Cat Stretch: Safely position yourself on your hands and knees (keep your knees under your hips and place hands directly under your shoulders). Inhale and look out in front o your while bringing your spine to table and hugging your baby (using your abs to “hug” your baby). Exhale and round your spine while bringing your chin to your chest. Push the floor away from you to open and stretch your back and shoulders.
Repeat this sequence at least 3-5 times with full, deep breaths. This pose will help stretch your spine and neck, and bring your baby to a more optimal position. This is also great for labor and birth as well.
Child’s Pose: open your knees wider than your hips and bring your big toes to touch. Gently rock your hips back to rest on your heels while bringing your forehead down to the ground. Take a few deep breaths while trying to relax your hips and moving them closer down to your heels. At the same time, lengthen your breath and spine. Stay in this posistion for at least three long inhalations and exhalations.
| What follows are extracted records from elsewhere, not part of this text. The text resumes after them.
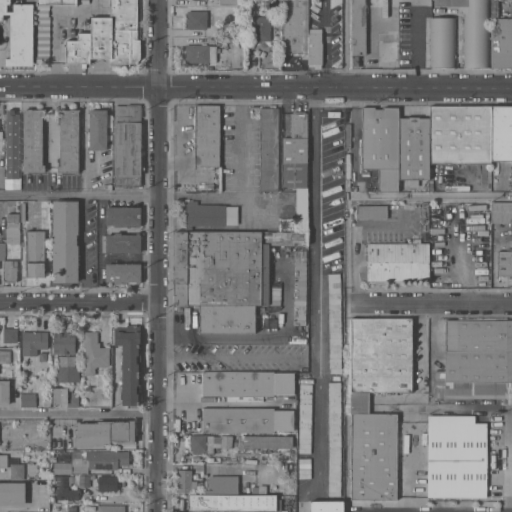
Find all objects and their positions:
building: (56, 1)
building: (227, 1)
building: (228, 2)
building: (357, 17)
building: (195, 19)
building: (196, 19)
building: (295, 26)
building: (226, 28)
building: (260, 28)
building: (261, 28)
building: (226, 29)
building: (359, 30)
building: (472, 30)
building: (474, 30)
building: (18, 32)
building: (19, 32)
building: (299, 32)
building: (107, 37)
building: (110, 37)
building: (500, 38)
building: (441, 41)
building: (442, 41)
building: (500, 42)
road: (345, 45)
building: (387, 45)
building: (315, 47)
building: (199, 53)
building: (200, 53)
road: (255, 89)
building: (127, 112)
building: (97, 129)
building: (98, 129)
building: (502, 132)
building: (461, 134)
building: (206, 135)
building: (207, 135)
building: (33, 139)
building: (432, 139)
building: (32, 140)
building: (68, 140)
building: (68, 140)
road: (242, 140)
building: (12, 144)
building: (128, 145)
building: (382, 145)
building: (415, 147)
building: (126, 148)
building: (11, 149)
building: (268, 149)
building: (268, 149)
building: (296, 163)
road: (80, 192)
road: (430, 199)
building: (22, 211)
building: (370, 211)
building: (371, 211)
building: (209, 214)
building: (210, 214)
building: (123, 215)
building: (122, 216)
building: (12, 228)
road: (356, 231)
building: (502, 235)
building: (502, 237)
building: (65, 240)
building: (64, 241)
building: (121, 242)
building: (122, 243)
road: (84, 248)
building: (2, 250)
building: (34, 251)
building: (34, 253)
building: (239, 254)
road: (159, 255)
building: (397, 261)
building: (398, 261)
building: (10, 270)
building: (121, 272)
building: (123, 272)
building: (225, 275)
road: (318, 301)
road: (79, 304)
road: (431, 308)
building: (9, 335)
building: (10, 335)
road: (433, 336)
road: (261, 338)
building: (34, 341)
building: (64, 341)
building: (63, 343)
building: (34, 344)
road: (420, 345)
building: (94, 352)
building: (93, 353)
building: (380, 354)
road: (228, 358)
building: (379, 358)
building: (477, 359)
building: (65, 360)
building: (476, 360)
building: (5, 363)
building: (130, 364)
building: (128, 365)
building: (5, 370)
building: (66, 373)
building: (247, 383)
building: (248, 385)
building: (4, 392)
building: (65, 396)
building: (65, 397)
building: (28, 399)
building: (358, 400)
road: (79, 414)
building: (304, 418)
building: (246, 419)
building: (247, 419)
building: (104, 432)
building: (104, 432)
building: (269, 440)
building: (267, 441)
building: (333, 441)
building: (209, 442)
building: (208, 443)
building: (373, 455)
building: (52, 456)
building: (372, 456)
building: (455, 456)
building: (456, 456)
building: (100, 458)
building: (3, 460)
building: (16, 469)
building: (17, 471)
building: (183, 480)
building: (185, 480)
building: (106, 483)
building: (107, 483)
building: (65, 487)
building: (63, 489)
building: (12, 493)
road: (301, 500)
building: (233, 502)
building: (234, 502)
building: (324, 506)
building: (326, 506)
road: (24, 507)
building: (110, 508)
building: (111, 508)
building: (22, 511)
building: (29, 511)
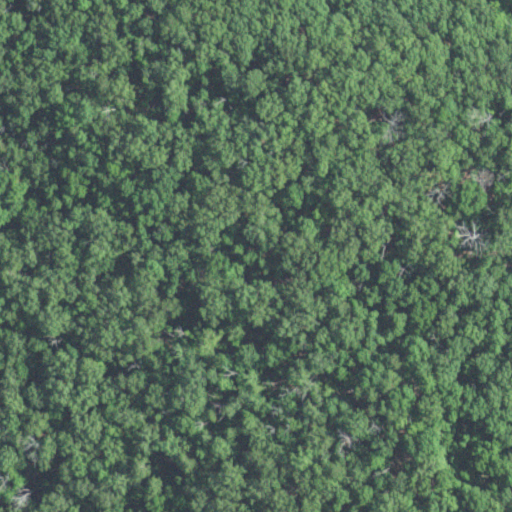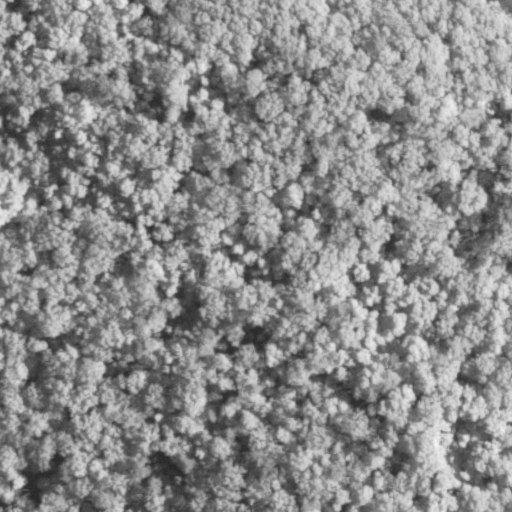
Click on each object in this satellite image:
park: (255, 255)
This pose will teach you how to relax and let go (you’ll need it in between contractions).
Tuck your toes under and walk your hands toward your feet to bring yourself to a squat.
While holding a squat position, keep your feet completely flat on the ground. If you have trouble with this, roll a towel and place it under your heels. You should be very comfortable in this pose. Stay here for at least three long breaths.
Squats help strengthen your pelvic floor muscles better than any other exercise and you can practice them frequently. Squats also help to prepare you for birth.
On your next inhalation, slowly and carefully raise yourself up to a standing position.
Bring your arms up to stretch with inhalation and down to your sides with exhalation.
Goddess Pose: Make your stance wider and open your feet so that your toes point out. Make sure your knees are pointed in the same direction as your toes when you bend them. Inhale deeply, bring your arms up and palms together to a prayer position and exhale. Bring your hands together in front of your heart and bend your knees. Hold the pose while hugging your baby and breathing deeply. Repeat this sequence at least three times, remembering to move slowly and with awareness.
This pose will make your legs stronger and help to open your hips.
For the last pose, you will need a few pillows (bolsters are great if you have any on hand) to create an angle for you to lay on and to support your knees when your legs are in butterfly pose.
Reclined Cobbler Pose: Adjust pillows and blankets to create an angle that is most comfortable for you. Find a supportive seated position while reclining on the pillows. Bring the soles of your feet together and open your knees out. You can place a pillow under each knee or leg for support. Take a few deep breaths, close your eyes and relax.
You can stay in this pose for few extra minutes.
This pose is a great hip opener and stretches the groin. It is also very relaxing and you can do it at the end of every sequence listed above.
*Consult with your care provider before starting any routine.
**If you feel any pain during any of these poses, please stop and ask a professional if there is a better way for you to modify or adjust these movements to work best
for your body. Some poses are not for every body.